◆ PROBLEM
From the line with "6: (390, 226, 0.89)" through the line with "17: (257, 366, 0.59)", inclusive, return each line of the data below exactly and leave the rest out.

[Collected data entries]
__________________________________________________

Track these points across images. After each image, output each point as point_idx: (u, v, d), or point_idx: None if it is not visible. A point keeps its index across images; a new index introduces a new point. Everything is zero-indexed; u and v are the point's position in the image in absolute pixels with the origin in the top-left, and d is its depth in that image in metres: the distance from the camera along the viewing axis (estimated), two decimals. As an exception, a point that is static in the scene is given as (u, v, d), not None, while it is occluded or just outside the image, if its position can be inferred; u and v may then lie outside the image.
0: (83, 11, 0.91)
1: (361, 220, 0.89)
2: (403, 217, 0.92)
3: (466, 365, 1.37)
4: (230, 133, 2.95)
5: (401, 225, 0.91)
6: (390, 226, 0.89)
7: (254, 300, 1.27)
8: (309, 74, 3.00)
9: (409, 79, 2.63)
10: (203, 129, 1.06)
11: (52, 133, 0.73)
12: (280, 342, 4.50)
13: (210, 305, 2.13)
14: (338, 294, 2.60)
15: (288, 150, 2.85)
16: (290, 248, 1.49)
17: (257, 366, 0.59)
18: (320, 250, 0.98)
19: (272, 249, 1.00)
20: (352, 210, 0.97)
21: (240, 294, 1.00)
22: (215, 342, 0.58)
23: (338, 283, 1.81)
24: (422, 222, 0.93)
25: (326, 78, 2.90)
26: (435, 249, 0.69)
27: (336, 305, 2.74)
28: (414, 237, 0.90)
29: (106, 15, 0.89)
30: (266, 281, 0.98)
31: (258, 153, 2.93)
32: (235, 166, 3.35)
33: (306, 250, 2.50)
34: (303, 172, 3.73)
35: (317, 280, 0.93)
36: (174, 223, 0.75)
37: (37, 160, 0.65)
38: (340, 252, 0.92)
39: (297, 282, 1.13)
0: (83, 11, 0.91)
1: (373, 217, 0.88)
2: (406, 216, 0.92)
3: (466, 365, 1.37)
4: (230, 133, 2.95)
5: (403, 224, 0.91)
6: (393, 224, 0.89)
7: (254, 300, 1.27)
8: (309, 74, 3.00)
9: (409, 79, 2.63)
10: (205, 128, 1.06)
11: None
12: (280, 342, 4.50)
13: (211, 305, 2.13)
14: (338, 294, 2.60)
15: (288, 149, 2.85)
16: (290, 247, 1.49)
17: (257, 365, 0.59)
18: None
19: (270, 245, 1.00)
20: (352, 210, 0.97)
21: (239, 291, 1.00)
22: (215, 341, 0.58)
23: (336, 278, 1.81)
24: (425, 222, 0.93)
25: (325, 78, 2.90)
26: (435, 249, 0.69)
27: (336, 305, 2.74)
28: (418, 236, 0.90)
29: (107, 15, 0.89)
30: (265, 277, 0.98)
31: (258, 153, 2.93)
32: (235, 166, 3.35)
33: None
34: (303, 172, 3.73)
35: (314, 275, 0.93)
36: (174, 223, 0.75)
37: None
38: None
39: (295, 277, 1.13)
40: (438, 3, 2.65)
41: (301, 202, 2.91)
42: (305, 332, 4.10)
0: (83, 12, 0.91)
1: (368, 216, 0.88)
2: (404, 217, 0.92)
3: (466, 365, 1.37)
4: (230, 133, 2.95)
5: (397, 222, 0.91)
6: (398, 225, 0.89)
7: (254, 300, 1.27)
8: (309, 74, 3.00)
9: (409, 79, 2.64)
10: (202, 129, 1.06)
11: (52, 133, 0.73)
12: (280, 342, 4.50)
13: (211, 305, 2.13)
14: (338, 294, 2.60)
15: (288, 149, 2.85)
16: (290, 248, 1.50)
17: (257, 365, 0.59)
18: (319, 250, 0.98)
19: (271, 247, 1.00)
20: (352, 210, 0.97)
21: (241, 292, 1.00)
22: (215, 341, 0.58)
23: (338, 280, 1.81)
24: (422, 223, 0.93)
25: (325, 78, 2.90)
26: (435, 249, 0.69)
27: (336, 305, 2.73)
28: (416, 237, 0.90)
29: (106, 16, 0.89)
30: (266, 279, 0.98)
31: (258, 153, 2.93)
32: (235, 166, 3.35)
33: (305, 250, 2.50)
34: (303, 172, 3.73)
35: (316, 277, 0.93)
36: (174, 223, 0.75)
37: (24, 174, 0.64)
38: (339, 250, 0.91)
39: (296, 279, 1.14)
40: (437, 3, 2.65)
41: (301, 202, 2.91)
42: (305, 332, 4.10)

__________________________________________________

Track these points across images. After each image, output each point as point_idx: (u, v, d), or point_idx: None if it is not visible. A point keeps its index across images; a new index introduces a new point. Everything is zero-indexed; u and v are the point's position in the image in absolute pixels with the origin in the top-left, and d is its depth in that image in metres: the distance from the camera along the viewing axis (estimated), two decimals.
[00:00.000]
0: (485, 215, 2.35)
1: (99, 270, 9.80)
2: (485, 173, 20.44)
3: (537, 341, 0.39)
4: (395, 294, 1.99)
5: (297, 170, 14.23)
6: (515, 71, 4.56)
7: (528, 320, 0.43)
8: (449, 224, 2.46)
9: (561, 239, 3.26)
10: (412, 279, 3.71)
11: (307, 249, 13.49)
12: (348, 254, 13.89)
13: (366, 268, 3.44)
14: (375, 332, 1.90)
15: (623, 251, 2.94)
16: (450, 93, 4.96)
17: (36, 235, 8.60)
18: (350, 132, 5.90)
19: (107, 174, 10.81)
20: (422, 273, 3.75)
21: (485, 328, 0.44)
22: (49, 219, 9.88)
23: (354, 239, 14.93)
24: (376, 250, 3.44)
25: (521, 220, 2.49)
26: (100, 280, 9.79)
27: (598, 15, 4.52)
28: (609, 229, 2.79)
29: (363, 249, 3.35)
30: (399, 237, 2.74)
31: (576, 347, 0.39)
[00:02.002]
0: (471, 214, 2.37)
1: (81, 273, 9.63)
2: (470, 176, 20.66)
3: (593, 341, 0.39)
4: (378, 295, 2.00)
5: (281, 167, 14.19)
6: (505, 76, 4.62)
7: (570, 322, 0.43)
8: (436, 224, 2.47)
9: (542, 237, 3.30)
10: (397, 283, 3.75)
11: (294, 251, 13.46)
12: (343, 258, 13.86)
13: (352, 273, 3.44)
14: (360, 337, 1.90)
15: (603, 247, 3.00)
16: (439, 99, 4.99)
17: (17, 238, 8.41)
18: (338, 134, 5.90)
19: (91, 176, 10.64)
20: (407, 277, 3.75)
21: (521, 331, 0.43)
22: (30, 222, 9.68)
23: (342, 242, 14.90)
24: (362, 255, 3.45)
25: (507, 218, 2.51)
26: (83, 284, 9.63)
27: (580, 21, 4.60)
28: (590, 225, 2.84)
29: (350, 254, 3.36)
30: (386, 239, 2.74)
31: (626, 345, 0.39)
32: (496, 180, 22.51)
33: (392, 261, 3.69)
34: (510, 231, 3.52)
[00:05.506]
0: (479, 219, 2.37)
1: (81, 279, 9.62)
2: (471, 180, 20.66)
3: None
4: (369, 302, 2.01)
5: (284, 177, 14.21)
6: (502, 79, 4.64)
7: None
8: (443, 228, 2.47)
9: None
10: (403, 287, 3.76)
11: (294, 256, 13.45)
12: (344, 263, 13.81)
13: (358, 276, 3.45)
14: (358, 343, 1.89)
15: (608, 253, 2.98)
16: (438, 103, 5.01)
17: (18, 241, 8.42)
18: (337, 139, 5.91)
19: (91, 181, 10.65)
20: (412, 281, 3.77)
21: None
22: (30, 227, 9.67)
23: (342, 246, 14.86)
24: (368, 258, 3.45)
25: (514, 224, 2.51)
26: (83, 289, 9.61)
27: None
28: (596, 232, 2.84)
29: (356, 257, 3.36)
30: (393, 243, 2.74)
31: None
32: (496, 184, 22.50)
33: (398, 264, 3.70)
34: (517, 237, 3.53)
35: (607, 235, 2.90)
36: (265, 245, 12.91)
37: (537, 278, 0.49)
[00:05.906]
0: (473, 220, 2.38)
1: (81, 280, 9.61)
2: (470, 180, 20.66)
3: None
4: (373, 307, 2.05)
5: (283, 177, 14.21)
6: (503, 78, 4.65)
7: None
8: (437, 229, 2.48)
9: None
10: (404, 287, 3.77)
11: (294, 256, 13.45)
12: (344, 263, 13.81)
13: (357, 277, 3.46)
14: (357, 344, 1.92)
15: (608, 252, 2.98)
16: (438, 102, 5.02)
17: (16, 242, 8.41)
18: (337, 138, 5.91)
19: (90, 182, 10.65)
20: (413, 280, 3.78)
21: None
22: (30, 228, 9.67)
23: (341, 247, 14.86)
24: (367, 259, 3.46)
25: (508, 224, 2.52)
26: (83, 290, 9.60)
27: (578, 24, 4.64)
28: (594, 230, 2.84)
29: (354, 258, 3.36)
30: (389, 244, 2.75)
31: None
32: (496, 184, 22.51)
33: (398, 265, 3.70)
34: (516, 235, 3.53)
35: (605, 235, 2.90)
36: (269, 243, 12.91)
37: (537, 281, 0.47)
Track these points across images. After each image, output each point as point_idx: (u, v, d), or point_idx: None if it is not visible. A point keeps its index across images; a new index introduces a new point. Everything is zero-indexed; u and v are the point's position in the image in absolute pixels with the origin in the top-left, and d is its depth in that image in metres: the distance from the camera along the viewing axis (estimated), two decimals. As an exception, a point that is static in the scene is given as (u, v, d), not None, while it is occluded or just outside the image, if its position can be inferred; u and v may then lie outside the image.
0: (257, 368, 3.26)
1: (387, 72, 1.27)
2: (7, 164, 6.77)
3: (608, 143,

__________________________________________________

◆ YOUR RESPONSE
6: (390, 226, 0.89)
7: (254, 300, 1.27)
8: (309, 74, 3.00)
9: (409, 79, 2.63)
10: (203, 129, 1.06)
11: (52, 133, 0.73)
12: (280, 342, 4.50)
13: (210, 305, 2.13)
14: (338, 294, 2.60)
15: (288, 150, 2.85)
16: (290, 248, 1.49)
17: (257, 366, 0.59)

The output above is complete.